How do I help kids develop critical thinking skills?
Consensus
Confidence: moderateStructured, intentional adult-child interaction is the most consistently supported driver of critical thinking development in children. Teacher instructional interactions in early classroom settings predict academic and language skill gains, indicating that deliberate cognitive scaffolding matters more than environment quality alone. Parent scaffolding behaviors, particularly cognitive support and autonomy support from fathers and emotional support from mothers, predict children's initiative-taking, metacognition, and persistence during problem-solving tasks. STEM activities applied consistently over weeks produce measurable improvements in problem-solving skills in preschool-age children. Sustained shared thinking, a pedagogical approach in which adults and children collaboratively build ideas, is identified as a high-quality practice linked to better child outcomes.
Contested
Research is largely consistent
What This Means
Several concrete strategies are supported by the evidence. First, ask open-ended questions during everyday problem-solving: the elicitor style, in which parents ask frequent questions rather than provide answers, predicts gains in children's attention and impulse control through kindergarten. Second, resist the impulse to step in immediately. Cognitive and autonomy support, meaning letting children take the lead and supporting their own reasoning rather than directing it, is a significant predictor of children's initiative and metacognition across multiple activity types. Third, build in hands-on, problem-focused activities: an eight-week STEM program with three sessions per week improved problem-solving scores in six-year-olds relative to controls. Fourth, think of conversation itself as practice. Family discussions about past experiences, especially difficult ones, build the self-regulation and attentional skills that underpin critical thinking. Fifth, favor an authoritative approach over high-control parenting: overcontrolling and autonomy-restricting patterns are linked to lower initiative and reasoning development across multiple studies.
Receipts
- Measures of Classroom Quality in Prekindergarten and Children’s Development of Academic, Language, and Social Skills (2008)Cited 1,840 times
In a study of 2,439 children across 671 pre-K classrooms, teachers' instructional interactions, not just the physical environment or program standards, predicted academic and language skill gains, making the case that deliberate cognitive engagement drives development.

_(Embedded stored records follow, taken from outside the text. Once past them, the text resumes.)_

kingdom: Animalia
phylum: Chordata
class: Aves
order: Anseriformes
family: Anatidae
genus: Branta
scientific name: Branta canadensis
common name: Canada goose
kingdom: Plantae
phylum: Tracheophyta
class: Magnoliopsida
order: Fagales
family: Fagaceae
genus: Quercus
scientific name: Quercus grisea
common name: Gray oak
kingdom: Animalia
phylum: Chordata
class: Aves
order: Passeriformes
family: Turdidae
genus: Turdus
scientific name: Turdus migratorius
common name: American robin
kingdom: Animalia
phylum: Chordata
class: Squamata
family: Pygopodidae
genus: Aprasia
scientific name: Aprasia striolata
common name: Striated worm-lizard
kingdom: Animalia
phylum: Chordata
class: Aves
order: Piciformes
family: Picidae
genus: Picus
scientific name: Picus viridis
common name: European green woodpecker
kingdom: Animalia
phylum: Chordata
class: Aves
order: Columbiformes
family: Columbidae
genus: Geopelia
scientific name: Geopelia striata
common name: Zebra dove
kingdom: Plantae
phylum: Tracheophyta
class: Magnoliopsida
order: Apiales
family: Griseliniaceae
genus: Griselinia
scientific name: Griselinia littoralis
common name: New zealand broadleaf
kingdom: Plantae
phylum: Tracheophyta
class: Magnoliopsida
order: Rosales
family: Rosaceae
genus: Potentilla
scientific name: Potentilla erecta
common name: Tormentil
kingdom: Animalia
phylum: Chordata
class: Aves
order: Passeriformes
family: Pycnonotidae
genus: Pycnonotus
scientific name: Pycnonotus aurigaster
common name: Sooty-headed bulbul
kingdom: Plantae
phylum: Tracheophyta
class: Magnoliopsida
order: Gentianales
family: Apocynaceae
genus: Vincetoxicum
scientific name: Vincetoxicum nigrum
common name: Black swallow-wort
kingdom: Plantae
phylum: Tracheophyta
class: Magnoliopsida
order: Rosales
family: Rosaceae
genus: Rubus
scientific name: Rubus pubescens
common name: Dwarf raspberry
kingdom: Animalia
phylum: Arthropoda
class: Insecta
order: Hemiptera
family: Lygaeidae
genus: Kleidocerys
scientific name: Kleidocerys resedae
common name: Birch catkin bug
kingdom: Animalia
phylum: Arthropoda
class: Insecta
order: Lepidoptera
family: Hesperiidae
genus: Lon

- Chinese Parents’ Scaffolding and Children’s Initiative in Mother–Child and Father–Child Interactions across Different Types of Problem-solving Activities (2020)Cited 34 times
Across worksheet, game, and application tasks with 96 Chinese parent-child pairs, fathers' cognitive and autonomy support consistently predicted children's self-starting, metacognition, and persistence; the type of support mattered as much as whether support was given.
- The effects of STEM activities on the problem-solving skills of 6-year-old preschool children (2021)Cited 32 times
An eight-week STEM intervention with six-year-olds produced statistically significant improvements in problem-solving scale scores compared to a control group following the standard curriculum only, providing direct experimental evidence for structured activity-based approaches.
- Assessing quality in early childhood education and care: sustained shared thinking and emotional well-being (SSTEW) scale for 2–5-year-olds provision (2015)Cited 77 times
The SSTEW scale operationalizes sustained shared thinking as a measurable, high-quality pedagogical strategy: adults and children build understanding together rather than adults transmitting answers, which is directly applicable to home and classroom practice.
- Chilean Family Reminiscing About Emotions and Its Relation to Children’s Self-Regulation Skills (2015)Cited 50 times
Parents who used an elicitor style during conversations about past negative experiences, meaning they asked many questions rather than narrating the story themselves, predicted greater gains in children's attention and impulse control by end of kindergarten in a sample of 210 low-income Chilean dyads.